• Task: Reproduce the material below word for word, starting with the line containing "At how many categories does at least one series exceed 72?" and ending with the line containing "Reading right to", both lines included.

• The records:
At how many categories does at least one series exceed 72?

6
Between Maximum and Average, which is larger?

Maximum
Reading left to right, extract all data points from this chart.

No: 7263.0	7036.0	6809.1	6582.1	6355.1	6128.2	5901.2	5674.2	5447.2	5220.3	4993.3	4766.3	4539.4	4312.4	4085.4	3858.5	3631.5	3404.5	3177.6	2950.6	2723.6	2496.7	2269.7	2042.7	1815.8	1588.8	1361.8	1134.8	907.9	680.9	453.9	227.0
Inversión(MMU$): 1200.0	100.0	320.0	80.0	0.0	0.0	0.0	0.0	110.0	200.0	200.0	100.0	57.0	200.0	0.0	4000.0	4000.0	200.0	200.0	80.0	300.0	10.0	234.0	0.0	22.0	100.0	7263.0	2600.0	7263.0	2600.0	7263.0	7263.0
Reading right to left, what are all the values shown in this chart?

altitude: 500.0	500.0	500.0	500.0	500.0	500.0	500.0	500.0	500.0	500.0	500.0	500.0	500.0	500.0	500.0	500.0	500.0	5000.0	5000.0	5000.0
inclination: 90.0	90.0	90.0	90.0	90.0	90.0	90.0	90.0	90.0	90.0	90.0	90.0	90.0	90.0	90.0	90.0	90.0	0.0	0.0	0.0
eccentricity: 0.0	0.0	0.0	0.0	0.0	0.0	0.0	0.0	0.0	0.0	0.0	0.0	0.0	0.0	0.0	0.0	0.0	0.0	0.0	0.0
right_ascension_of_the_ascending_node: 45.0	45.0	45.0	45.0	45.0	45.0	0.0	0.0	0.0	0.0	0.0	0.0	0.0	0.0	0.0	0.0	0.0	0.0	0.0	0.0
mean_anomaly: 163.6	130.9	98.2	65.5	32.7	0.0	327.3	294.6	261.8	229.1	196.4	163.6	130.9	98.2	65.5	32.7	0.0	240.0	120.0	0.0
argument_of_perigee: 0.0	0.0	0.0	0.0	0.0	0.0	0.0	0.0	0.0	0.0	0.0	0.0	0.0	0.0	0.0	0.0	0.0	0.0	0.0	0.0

==

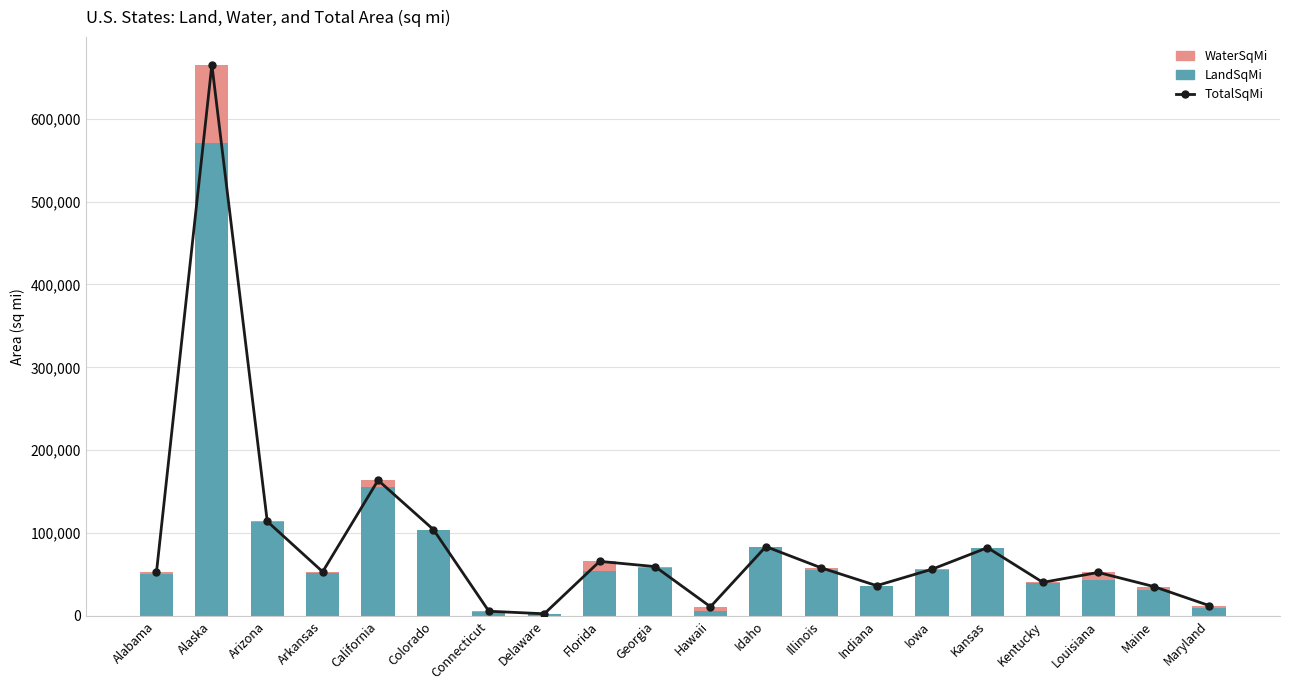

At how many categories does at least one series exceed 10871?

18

• Solution for this task:
At how many categories does at least one series exceed 72?

6
Between Maximum and Average, which is larger?

Maximum
Reading left to right, extract all data points from this chart.

No: 7263.0	7036.0	6809.1	6582.1	6355.1	6128.2	5901.2	5674.2	5447.2	5220.3	4993.3	4766.3	4539.4	4312.4	4085.4	3858.5	3631.5	3404.5	3177.6	2950.6	2723.6	2496.7	2269.7	2042.7	1815.8	1588.8	1361.8	1134.8	907.9	680.9	453.9	227.0
Inversión(MMU$): 1200.0	100.0	320.0	80.0	0.0	0.0	0.0	0.0	110.0	200.0	200.0	100.0	57.0	200.0	0.0	4000.0	4000.0	200.0	200.0	80.0	300.0	10.0	234.0	0.0	22.0	100.0	7263.0	2600.0	7263.0	2600.0	7263.0	7263.0
Reading right to left, what are all the values shown in this chart?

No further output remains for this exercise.